In the paper, the author introduces a new tool in the theory of the discrete analytic functions related with the circle packing, viz. Schwarzian derivatives, and closely related with them “intrinsic schwarzians”. The real utility of these concepts and their applicability range still remain to be demonstrated, but the first examples given in the Manuscript look interesting. The Manuscript contains informative and detailed Appendix, which enables to understand the most essential details of the calculations. Also a broad spectrum of applications of these newly introduced tools are given in numerous examples.

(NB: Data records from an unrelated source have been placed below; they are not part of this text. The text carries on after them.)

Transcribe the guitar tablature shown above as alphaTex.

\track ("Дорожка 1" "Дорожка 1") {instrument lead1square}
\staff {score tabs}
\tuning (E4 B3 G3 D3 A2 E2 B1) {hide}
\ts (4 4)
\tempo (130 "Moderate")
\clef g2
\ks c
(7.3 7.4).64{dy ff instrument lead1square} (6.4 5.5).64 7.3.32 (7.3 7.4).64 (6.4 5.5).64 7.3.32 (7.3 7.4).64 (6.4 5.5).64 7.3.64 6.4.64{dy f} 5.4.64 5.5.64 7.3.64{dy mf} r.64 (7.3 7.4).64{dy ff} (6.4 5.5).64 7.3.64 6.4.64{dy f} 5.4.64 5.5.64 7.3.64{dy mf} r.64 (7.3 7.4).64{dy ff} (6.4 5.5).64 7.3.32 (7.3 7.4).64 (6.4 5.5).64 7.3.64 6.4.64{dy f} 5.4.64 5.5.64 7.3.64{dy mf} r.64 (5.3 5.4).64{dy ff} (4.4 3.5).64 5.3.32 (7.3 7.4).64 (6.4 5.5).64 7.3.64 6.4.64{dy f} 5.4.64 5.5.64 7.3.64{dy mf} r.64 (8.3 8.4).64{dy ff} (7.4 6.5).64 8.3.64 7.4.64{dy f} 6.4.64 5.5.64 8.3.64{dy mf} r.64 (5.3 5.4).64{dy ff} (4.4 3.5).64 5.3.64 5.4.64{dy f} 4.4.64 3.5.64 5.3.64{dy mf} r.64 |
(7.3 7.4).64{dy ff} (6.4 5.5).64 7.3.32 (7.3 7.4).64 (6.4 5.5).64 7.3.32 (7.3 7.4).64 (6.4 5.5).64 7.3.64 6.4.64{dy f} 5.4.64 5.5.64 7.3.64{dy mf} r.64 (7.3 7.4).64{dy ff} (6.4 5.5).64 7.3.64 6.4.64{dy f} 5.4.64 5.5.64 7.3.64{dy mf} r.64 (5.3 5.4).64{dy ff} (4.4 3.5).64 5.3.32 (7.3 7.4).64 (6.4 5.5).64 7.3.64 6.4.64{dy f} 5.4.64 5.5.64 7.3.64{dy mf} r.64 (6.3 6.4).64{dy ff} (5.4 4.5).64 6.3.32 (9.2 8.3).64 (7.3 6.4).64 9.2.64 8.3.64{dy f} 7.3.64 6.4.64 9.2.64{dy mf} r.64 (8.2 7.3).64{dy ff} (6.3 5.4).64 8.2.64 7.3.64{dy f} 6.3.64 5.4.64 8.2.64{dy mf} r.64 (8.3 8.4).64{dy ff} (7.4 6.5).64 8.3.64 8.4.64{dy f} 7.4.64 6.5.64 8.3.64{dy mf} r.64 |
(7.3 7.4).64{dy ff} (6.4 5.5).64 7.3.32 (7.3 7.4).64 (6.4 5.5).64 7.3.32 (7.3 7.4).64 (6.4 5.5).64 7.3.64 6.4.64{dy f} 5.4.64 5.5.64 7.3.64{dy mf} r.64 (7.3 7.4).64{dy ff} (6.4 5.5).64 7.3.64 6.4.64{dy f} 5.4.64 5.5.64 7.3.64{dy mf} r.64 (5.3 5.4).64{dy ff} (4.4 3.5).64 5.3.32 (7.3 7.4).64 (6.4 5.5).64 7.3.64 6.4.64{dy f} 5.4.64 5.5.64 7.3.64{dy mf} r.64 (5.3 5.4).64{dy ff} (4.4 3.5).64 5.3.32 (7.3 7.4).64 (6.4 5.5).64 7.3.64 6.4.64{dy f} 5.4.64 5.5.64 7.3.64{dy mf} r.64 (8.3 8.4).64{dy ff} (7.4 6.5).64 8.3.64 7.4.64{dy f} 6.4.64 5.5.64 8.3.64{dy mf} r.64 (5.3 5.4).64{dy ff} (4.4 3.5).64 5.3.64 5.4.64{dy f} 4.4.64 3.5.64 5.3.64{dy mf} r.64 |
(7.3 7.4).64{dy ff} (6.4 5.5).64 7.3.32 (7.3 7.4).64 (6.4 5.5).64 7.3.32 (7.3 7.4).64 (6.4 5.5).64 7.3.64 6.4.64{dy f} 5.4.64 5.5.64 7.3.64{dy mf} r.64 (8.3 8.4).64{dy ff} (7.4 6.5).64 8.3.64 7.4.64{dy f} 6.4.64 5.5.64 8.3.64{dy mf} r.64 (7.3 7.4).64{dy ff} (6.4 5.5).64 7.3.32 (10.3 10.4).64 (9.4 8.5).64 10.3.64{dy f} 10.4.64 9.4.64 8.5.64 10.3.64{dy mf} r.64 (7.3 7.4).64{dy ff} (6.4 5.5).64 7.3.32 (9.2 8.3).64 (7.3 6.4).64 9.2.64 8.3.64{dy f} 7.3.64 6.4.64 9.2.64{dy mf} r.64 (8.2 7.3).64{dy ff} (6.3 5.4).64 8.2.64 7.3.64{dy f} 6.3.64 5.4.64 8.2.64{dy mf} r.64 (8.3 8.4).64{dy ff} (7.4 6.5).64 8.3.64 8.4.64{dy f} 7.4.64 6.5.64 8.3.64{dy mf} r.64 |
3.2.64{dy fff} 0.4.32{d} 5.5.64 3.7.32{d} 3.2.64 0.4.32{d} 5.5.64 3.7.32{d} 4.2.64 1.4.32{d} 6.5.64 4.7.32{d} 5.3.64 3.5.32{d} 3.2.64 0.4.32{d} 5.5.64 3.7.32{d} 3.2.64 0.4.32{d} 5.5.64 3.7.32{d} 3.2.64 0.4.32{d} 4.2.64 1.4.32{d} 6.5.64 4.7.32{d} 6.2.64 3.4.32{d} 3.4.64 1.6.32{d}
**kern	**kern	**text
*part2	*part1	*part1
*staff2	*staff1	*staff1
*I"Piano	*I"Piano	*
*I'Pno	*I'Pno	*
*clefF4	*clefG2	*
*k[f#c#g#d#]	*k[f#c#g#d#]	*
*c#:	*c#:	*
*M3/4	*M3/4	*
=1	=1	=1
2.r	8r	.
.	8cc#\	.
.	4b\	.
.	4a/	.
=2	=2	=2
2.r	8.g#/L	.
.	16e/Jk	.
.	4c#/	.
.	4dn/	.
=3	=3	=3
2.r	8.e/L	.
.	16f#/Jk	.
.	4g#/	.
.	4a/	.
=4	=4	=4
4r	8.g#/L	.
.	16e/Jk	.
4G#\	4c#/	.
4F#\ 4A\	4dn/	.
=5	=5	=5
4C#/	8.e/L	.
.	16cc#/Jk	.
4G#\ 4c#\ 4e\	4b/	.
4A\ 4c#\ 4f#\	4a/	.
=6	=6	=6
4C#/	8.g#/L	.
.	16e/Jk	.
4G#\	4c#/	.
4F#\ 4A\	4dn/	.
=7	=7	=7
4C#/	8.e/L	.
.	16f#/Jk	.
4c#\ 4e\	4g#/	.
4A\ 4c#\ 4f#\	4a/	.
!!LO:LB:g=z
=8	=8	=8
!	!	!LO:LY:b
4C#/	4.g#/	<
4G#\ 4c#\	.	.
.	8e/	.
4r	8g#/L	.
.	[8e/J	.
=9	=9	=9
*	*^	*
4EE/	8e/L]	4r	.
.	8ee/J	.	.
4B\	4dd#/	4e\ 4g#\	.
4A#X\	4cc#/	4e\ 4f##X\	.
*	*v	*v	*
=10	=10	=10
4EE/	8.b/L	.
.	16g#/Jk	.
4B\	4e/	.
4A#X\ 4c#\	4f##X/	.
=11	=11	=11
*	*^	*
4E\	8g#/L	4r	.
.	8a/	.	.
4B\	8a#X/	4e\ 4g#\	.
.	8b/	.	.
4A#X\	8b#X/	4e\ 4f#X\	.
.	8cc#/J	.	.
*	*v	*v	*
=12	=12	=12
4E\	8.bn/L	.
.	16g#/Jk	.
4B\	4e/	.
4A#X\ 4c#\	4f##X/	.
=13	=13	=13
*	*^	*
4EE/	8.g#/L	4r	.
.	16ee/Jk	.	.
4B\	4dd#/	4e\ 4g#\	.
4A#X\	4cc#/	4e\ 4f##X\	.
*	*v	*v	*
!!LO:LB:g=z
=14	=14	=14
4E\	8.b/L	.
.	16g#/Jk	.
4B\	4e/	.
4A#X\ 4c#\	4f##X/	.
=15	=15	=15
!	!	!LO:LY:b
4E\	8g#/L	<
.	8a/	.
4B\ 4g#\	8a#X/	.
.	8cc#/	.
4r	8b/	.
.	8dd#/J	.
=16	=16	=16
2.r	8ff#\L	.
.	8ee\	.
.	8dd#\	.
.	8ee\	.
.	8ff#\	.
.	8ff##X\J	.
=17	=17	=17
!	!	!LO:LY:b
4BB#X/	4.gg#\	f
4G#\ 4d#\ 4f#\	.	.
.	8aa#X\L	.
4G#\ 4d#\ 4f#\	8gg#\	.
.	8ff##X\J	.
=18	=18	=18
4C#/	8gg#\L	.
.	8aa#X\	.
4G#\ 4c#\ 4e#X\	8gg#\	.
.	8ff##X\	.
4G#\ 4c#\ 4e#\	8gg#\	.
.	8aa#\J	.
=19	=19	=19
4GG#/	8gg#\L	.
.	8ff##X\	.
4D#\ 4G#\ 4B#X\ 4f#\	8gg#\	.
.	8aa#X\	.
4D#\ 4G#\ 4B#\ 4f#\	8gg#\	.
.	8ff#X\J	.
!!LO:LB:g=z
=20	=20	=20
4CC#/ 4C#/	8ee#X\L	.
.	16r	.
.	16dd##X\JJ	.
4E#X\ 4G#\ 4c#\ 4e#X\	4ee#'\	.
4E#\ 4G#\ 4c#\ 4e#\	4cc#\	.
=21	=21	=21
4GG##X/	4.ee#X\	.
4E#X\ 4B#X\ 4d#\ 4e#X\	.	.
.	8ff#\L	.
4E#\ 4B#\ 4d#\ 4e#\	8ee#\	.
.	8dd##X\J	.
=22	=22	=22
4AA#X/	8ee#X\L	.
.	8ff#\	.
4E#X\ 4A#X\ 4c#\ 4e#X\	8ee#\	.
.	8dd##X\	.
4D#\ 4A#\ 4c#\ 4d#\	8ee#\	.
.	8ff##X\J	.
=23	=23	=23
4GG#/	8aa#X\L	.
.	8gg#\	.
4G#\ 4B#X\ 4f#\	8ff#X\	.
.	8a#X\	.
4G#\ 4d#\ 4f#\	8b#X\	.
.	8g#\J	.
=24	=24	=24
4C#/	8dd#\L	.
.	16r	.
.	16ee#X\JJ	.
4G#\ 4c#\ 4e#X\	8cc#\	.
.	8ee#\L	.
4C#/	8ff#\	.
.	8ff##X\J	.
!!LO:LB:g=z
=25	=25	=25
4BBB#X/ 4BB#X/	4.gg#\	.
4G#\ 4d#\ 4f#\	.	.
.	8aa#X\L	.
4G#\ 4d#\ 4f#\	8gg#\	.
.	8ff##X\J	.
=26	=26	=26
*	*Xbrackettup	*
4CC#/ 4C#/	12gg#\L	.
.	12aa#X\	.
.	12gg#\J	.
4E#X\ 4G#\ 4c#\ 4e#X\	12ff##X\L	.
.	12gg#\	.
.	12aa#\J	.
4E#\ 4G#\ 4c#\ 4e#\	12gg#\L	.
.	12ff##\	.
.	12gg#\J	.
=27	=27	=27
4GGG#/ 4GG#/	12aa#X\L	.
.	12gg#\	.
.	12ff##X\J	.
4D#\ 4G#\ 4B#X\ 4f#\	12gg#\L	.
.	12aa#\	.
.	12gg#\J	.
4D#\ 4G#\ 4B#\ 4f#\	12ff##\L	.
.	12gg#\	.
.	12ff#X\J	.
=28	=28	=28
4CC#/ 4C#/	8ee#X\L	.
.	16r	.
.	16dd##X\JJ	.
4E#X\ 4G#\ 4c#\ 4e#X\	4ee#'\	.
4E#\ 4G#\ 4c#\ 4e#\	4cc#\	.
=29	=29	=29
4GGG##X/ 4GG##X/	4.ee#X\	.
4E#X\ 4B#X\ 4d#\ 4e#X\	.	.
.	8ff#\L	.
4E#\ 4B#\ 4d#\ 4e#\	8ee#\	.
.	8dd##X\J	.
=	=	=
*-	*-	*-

The present reviewer believes that the paper does not contain serious flaws, might be interesting to the readers, and recommend acceptance. My only recommendation is to give somewhat more general discussion of the discrete analytic functions, that which is not related only with the spherical packing.
Further, the references to Figures should be consistent: in the Section 1, the author regularly speaks about “Figure 1.2” while there is only Figure 2. Similarly, what is the (1.2) entry of the Möbius transformation mentioned on p. 12? What are “clunky but serviceable Theorems ??” on p. 16?
Author Response
Please see the attachment.
Author Response File: 
Author Response.pdf
Reviewer 2 Report
Comments and Suggestions for AuthorsThe abstract briefly summarizes the motivation, main results, and scope of the paper. The development of a discrete Schwarzian derivative within the framework of circle packing is clearly stated. The results presented appear to be mathematically valid and correct.
The manuscript does not contain a formal Introduction section. This section is essential to provide background context, a literature overview, and the foundational basis for the work.
Add Section 1 as Introduction and clearly mention the objectives of this work, along with its novelty and motivation.
Check Reference 12 and format it according to the journal's guidelines.
Add a conclusion that summarizes the contributions and discusses future work.
There is a typographical error in line 752.
Add application section for this work.
Can you elaborate on how this discrete Schwarzian may lead to new algorithms in spherical geometry?
How does your definition of intrinsic Schwarzian relate to classical conformal invariants?
Is the discrete Schwarzian invariant under Möbius transformations? Please clarify this with a brief proof or remark.
Author Response
Please see the attachment.
Author Response File: Author Response.pdf
Reviewer 3 Report
Comments and Suggestions for AuthorsIn this paper the author introduces a faithful discrete analogue of the classical Schwarzian derivative to this theory and develops its basic properties. A companion
localized notion called an intrinsic schwarzian is also investigated. The main concrete
results of the paper are limited to circle packing flowers. The paper
closes with the study of special classes of flowers that occur in the circle packing literature.
The article is interesting for readers, therefore I recommend it for publication.
As a suggestion for the author, the bibliography should be double-checked and standardized.
Author Response
Please see the attachment.
Author Response File: Author Response.pdf
Round 2
Reviewer 2 Report
Comments and Suggestions for AuthorsAccept in present form.